(Stored data entries)

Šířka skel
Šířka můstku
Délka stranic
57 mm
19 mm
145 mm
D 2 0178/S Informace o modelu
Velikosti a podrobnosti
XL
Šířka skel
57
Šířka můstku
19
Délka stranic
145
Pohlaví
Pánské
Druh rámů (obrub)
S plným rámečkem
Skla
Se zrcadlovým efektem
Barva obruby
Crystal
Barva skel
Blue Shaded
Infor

Exercise goal: You are asked to reproduce word for word the line containing "Barva obruby" and every subsequent line through the end of the entries.

Solved exercise:
Barva obruby
Crystal
Barva skel
Blue Shaded
Infor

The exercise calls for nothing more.